Jack has leaned back against his door and is staring at me with something like wonder. “You’re your father’s son, you know that?”

 

“I hope so.” I close my eyes for a second, blotting out my anxiety over my father and letting that long-ago pilgrimage fill my head. “They still lived in the same apartment complex, Napoleon Square. When he was murdered, Dominic Avila had been working hard to earn the money to move his family out of there and over to Northside, where some Hispanics were making inroads into safer neighborhoods. But after Dom was killed, Rosabel never saved the money to get out. Napoleon Square had been built as a seventies swingers’ haven. Thirteen swimming pools, a disco. Now it was wall-to-wall immigrants with shops on the lower floors, and paleteros everywhere—Salvadoran ice cream vendors on bicycles.”

 

“How did the mother react when she saw you?”

 

“Rosa broke down the second she opened the door. Praying and crying all at once. Then she warned me not to show any reaction, and led me back to Maribel’s room. The girl was in rough shape, but she was still strikingly pretty, which was probably what had drawn Conley to her. She’d gotten some kind of associate degree in accounting, then gone to work at the trucking company. She was trying to fulfill her father’s dream of getting her mother out of Gulfton and into a real house somewhere.

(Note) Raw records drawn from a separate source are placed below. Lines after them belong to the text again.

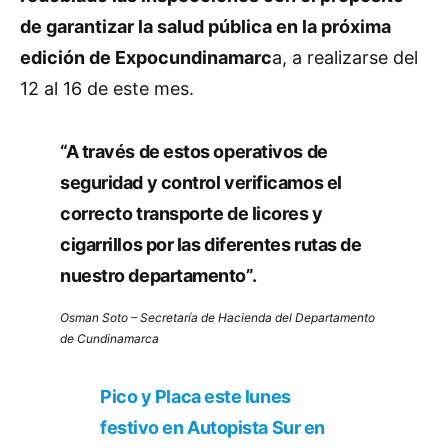
de garantizar la salud pública en la próxima
edición de Expocundinamarc
a, a realizarse del
12 al 16 de este mes.
“A través de estos operativos de
seguridad y control verificamos el
correcto transporte de licores y
cigarrillos por las diferentes rutas de
nuestro departamento”.
Osman Soto –
Secretaría de Hacienda
del Departamento
de Cundinamarca
Pico y Placa este lunes
festivo en Autopista Sur en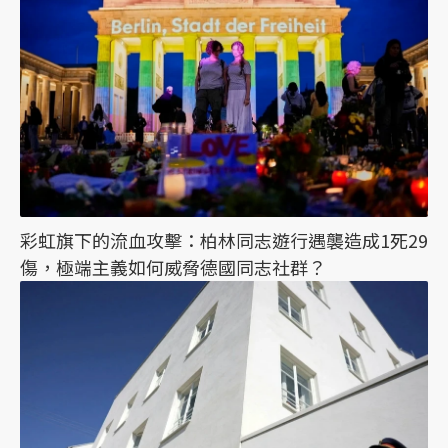
彩虹旗下的流血攻擊：柏林同志遊行遇襲造成1死29
傷，極端主義如何威脅德國同志社群？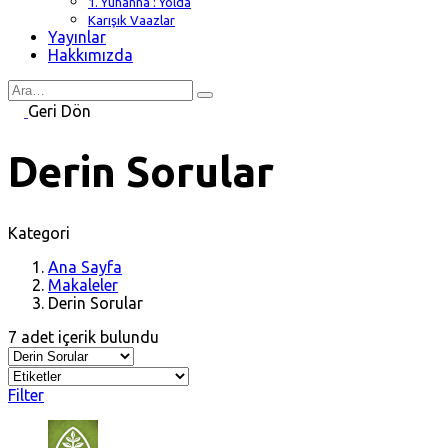
1. Yuhanna : Yolda
Karışık Vaazlar
Yayınlar
Hakkımızda
Search
for
Geri Dön
Derin Sorular
Kategori
Ana Sayfa
Makaleler
Derin Sorular
7 adet içerik bulundu
Filter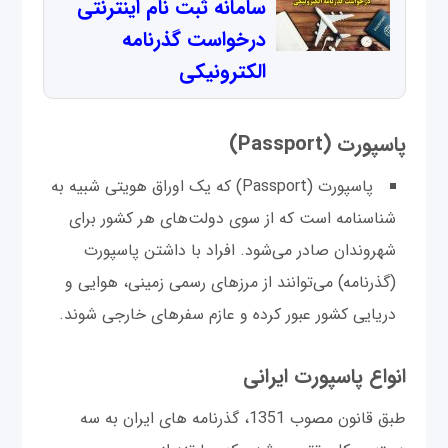
سامانه ثبت نام اینترنتی
درخواست گذرنامه
الکترونیکی
پاسپورت (Passport)
پاسپورت (Passport) که یک اوراق هویتی شبیه به
شناسنامه است که از سوی دولت‌های هر کشور برای
شهروندان صادر می‌شود. افراد با داشتن پاسپورت
(گذرنامه) می‌توانند از مرزهای رسمی زمینی، هوایی و
دریایی کشور عبور کرده و عازم سفرهای خارجی شوند.
انواع پاسپورت ایرانی
طبق قانون مصوب 1351، گذرنامه های ایران به سه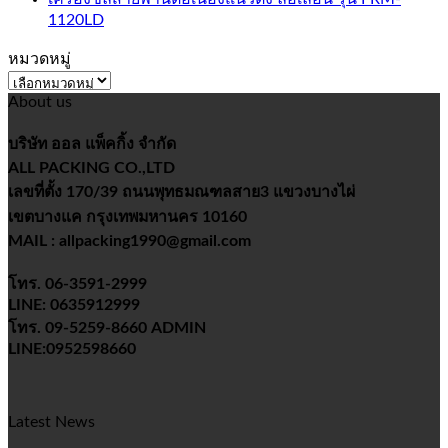
1120LD
หมวดหมู่
หมวด
About us
หมู่
บริษัท ออล แพ็คกิ้ง จำกัด
ALL PACKING CO.,LTD
เลขที่ตั้ง 170/39 ถนนพุทธมณฑลสาย3 แขวงบางไผ่
เขตบางแค กรุงเทพมหานคร 10160
MAIL : allpacking1990@gmail.com
โทร. 06-3591-2999
LINE: 0635912999
โทร. 09-5259-8660 ADMIN
LINE:0952598660
Latest News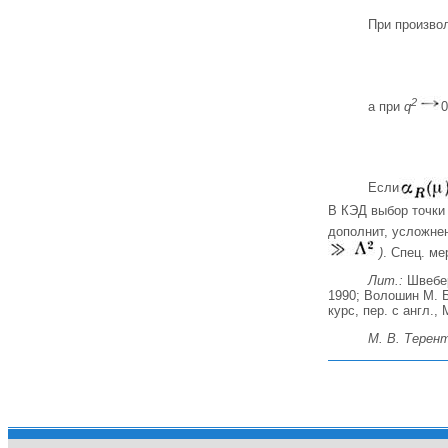
При произво
2
а при
q
0
Если
В КЭД выбор точки
дополнит, усложнен
)
. Спец. м
Лит.:
Швебер 
1990; Волошин М. Б
курс, пер. с англ., 
М. В. Терен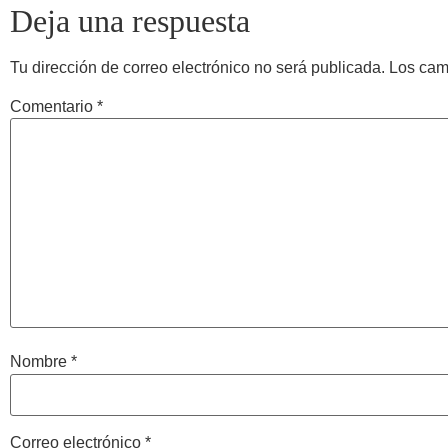
Deja una respuesta
Tu dirección de correo electrónico no será publicada.
Los cam
Comentario
*
Nombre
*
Correo electrónico
*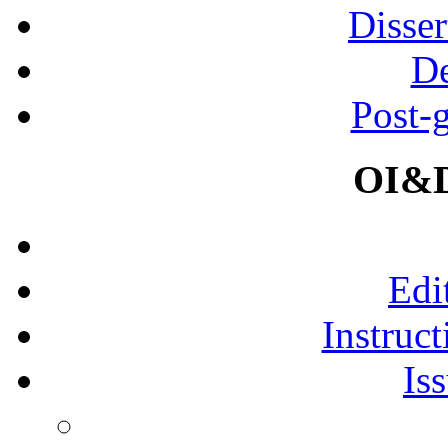
Disser
De
Post-
OI&D
Edi
Instruct
Is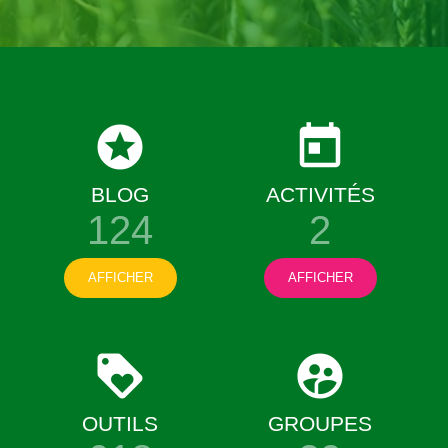
BLOG
ACTIVITÉS
124
2
AFFICHER
AFFICHER
OUTILS
GROUPES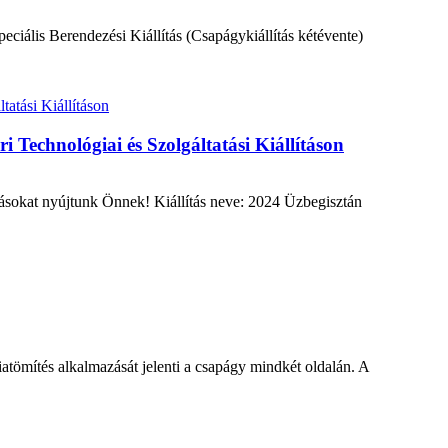
eciális Berendezési Kiállítás (Csapágykiállítás kétévente)
 Technológiai és Szolgáltatási Kiállításon
atásokat nyújtunk Önnek! Kiállítás neve: 2024 Üzbegisztán
iatömítés alkalmazását jelenti a csapágy mindkét oldalán. A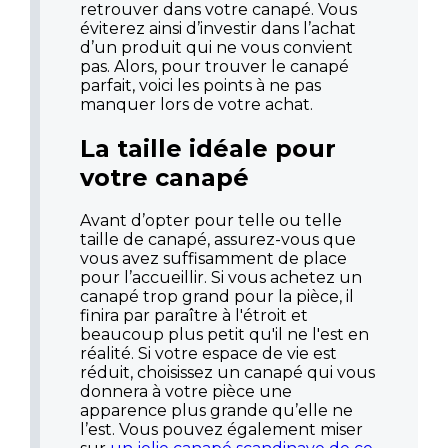
retrouver dans votre canapé. Vous
éviterez ainsi d’investir dans l’achat
d’un produit qui ne vous convient
pas. Alors, pour trouver le canapé
parfait, voici les points à ne pas
manquer lors de votre achat.
La taille idéale pour
votre canapé
Avant d’opter pour telle ou telle
taille de canapé, assurez-vous que
vous avez suffisamment de place
pour l’accueillir. Si vous achetez un
canapé trop grand pour la pièce, il
finira par paraître à l'étroit et
beaucoup plus petit qu'il ne l'est en
réalité. Si votre espace de vie est
réduit, choisissez un canapé qui vous
donnera à votre pièce une
apparence plus grande qu’elle ne
l’est. Vous pouvez également miser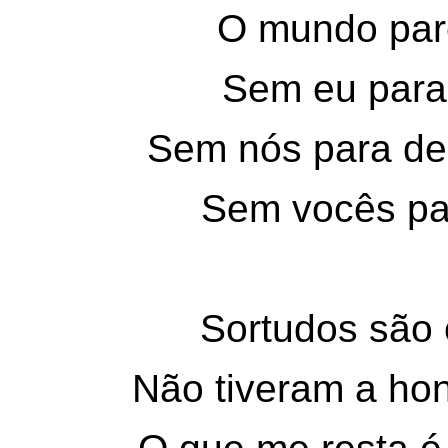
O mundo par
Sem eu para 
Sem nós para dei
Sem vocês pa
Sortudos são 
Não tiveram a hon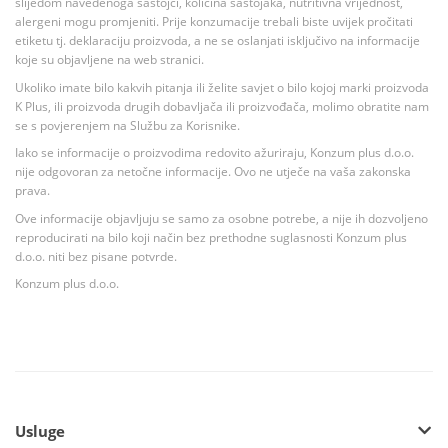
slijedom navedenoga sastojci, količina sastojaka, nutritivna vrijednost,
alergeni mogu promjeniti. Prije konzumacije trebali biste uvijek pročitati
etiketu tj. deklaraciju proizvoda, a ne se oslanjati isključivo na informacije
koje su objavljene na web stranici.
Ukoliko imate bilo kakvih pitanja ili želite savjet o bilo kojoj marki proizvoda
K Plus, ili proizvoda drugih dobavljača ili proizvođača, molimo obratite nam
se s povjerenjem na Službu za Korisnike.
Iako se informacije o proizvodima redovito ažuriraju, Konzum plus d.o.o.
nije odgovoran za netočne informacije. Ovo ne utječe na vaša zakonska
prava.
Ove informacije objavljuju se samo za osobne potrebe, a nije ih dozvoljeno
reproducirati na bilo koji način bez prethodne suglasnosti Konzum plus
d.o.o. niti bez pisane potvrde.
Konzum plus d.o.o.
Usluge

She tried to put up a good front for me, but I saw through it. Rape is a weird crime, Jack. People handle it different ways, but it always scars you for life. I figured that photo would be scaring her, the idea that it would turn up on walls all over town, but she wasn’t even thinking about that. Vargas had got it wrong about the internal damage. There was apparently some question about whether Maribel would be able to have kids. That was all the poor girl was thinking about by then. Old school, you know? What good man would want her if she couldn’t have kids?”

 

“And the other siblings?”

 

“Two older girls. Both had moved away, one to L.A., the other to Miami. The eldest was doing okay, the middle child had drug problems. Maribel had been given her notice at the trucking company by this time, of course. She and Rosa were already eating through her savings.”

 

“Did she tell you her story?”

 

I nod once. “Every word was gospel. It was another version of the horror I’d heard far too many times during my years at the office. I’d listened to a lot of victims and witnesses in my time, and heard all kinds of lies. Exaggeration, shock-induced memory distortion, outright deception. But Maribel’s story was straight from the abyss. Soul-withering truth. She never varied in one detail. That Conley bastard had been furious that a Latina girl had rejected him, and he went back to hurt her. If I’d been the prosecutor, I’d have taken it to court and put her on the stand.”